Always a fortress, my grandfather’s face turned redder than fire engine. “I send you to Pennsylvania to get a good education, and learn something and you go and get knocked up by a…HIM! You are a disgrace! You come in here pregnant, you lie and say he’s one of your college friends—which for the record I never believed. You’ve disrespected me and your mother. I don’t know how they treat their parents over there in his village, but over here we respect our parents. You know this, Stella, You know this! I don’t care if you have 2 months, 2 weeks, or 2 days left in school, you are not going back to Philadelphia. What are your friends going to think of you having a baby? Better yet, what are people going to think about you having a baby by him, Stella? Did you ever think of that? DID YOU? Answer me!” my mother’s father screamed at her.
While my mother was being scolded by her father, my father went to help my grandmother up from her place on the floor. Can you imagine the shock when she awakens to my father’s dark face staring directly at her as he wiped her face with a damp cloth? My grandmother screamed and began to push him away.
“Get your hands off my wife!” My grandfather screamed at my father.
Tensions were high, my grandmother refused to move from her space on the floor, and my grandfather was absolutely livid. My father was told to leave their home immediately and they—my father and mother—both agreed that it would be best. Knowing that this was a definite possibility before coming to their house, my father was prepared with a bus ticket home and tokens for the train. Before leaving my father handed a bus ticket to Philadelphia to my mother and he said; “The ticket is good for 90 days, Stella.”
They both hugged and before they could even attempt to get comfortable in their embrace, my grandfather pushed them apart and my father to the ground and said to him with an extremely firm tone;
“If you value your life, your future, and my daughter at all, you will take your little nigger ass as far away from here as possible—and never see her again. Get the hell out of my house!”

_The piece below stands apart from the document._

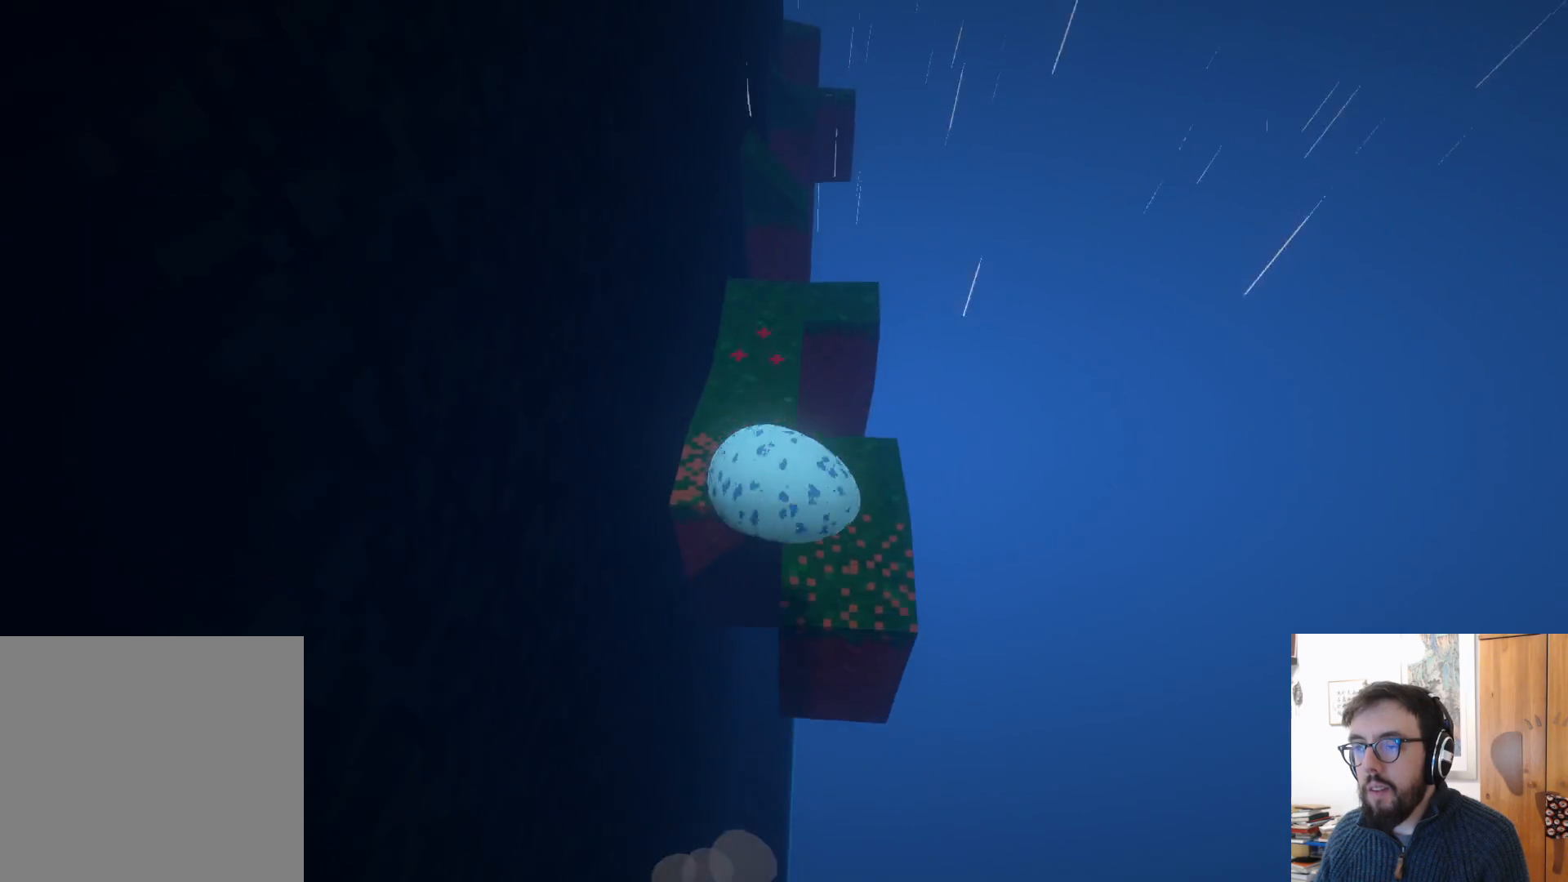
{"buttons": [], "left_stick": "up", "right_stick": "center", "events": [[450, "left_stick", "up"]]}
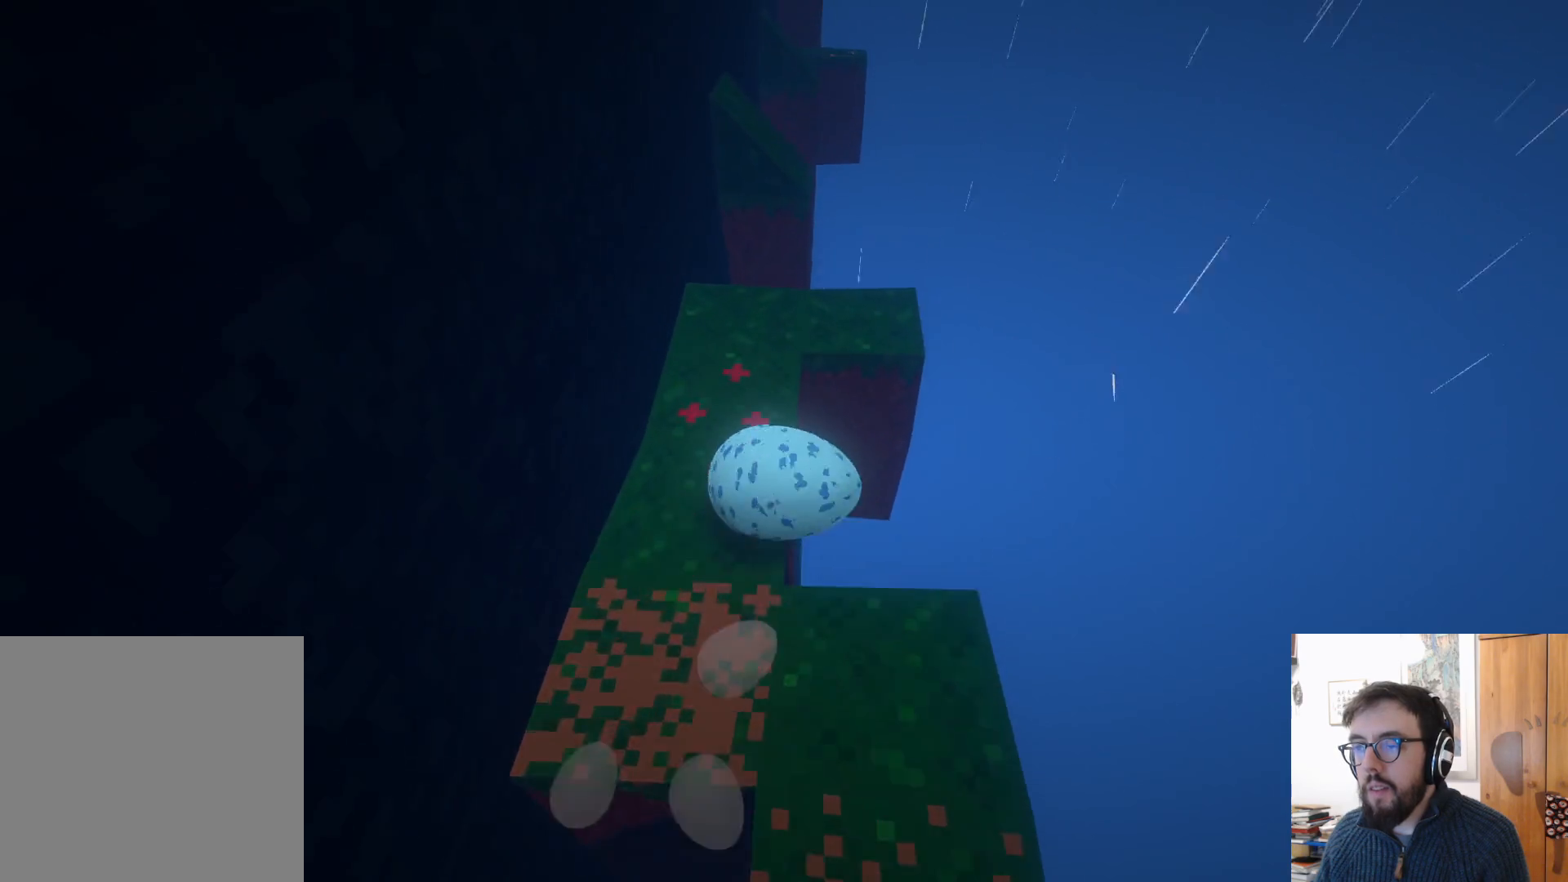
{"buttons": [], "left_stick": "center", "right_stick": "center", "events": [[500, "left_stick", "center"]]}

“Sir, I’m sorry, but I can’t do that. She is having my child."
“No, she isn’t. That won’t be happening. Now get the hell out of my house!” My grandfather said.

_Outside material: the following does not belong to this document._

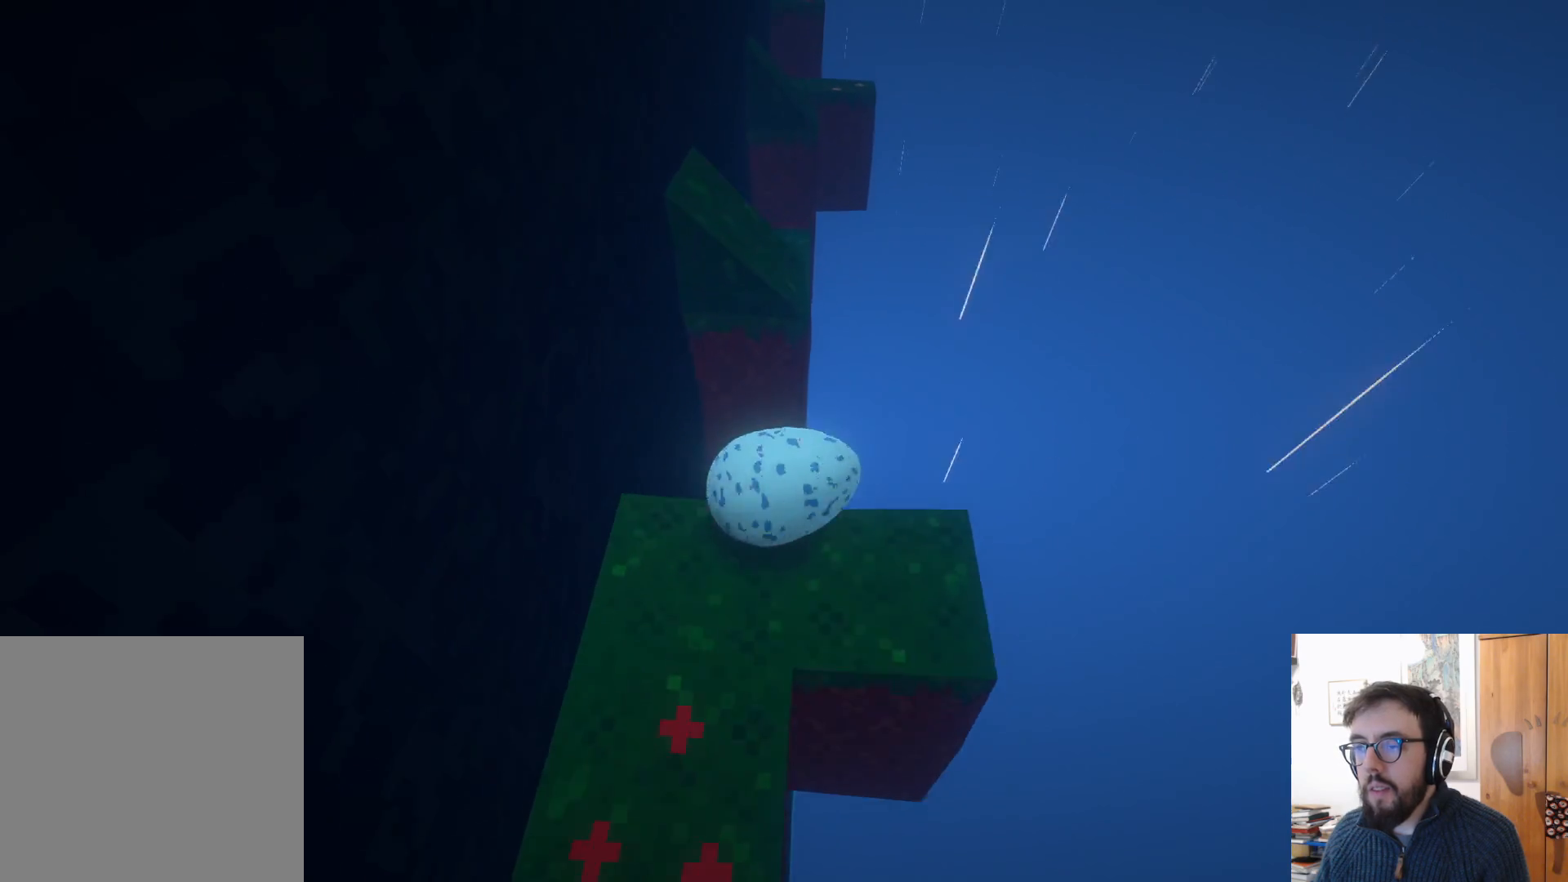
{"buttons": [], "left_stick": "down", "right_stick": "center", "events": [[17, "A", "down"], [317, "A", "up"], [433, "left_stick", "down"]]}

“You heard him, get out of here! You're not welcome here!” My grandmother screamed.
“I love you, Jacob.” My mother said to my father before he left.
At that time, as my mother recalls, a tear traveled down my father’s face and feeling helpless, he left, all the while, looking at my grandfather straight in his eye as he slammed the door in his face.
He stood on their steps for a few minutes and listened to the screams from her father and mother and left thinking that he would never see my mother again and that he would never see their child. His final attempt to keep his love and child in his life was to write a small note and leave it on their door that read simply: 90 days.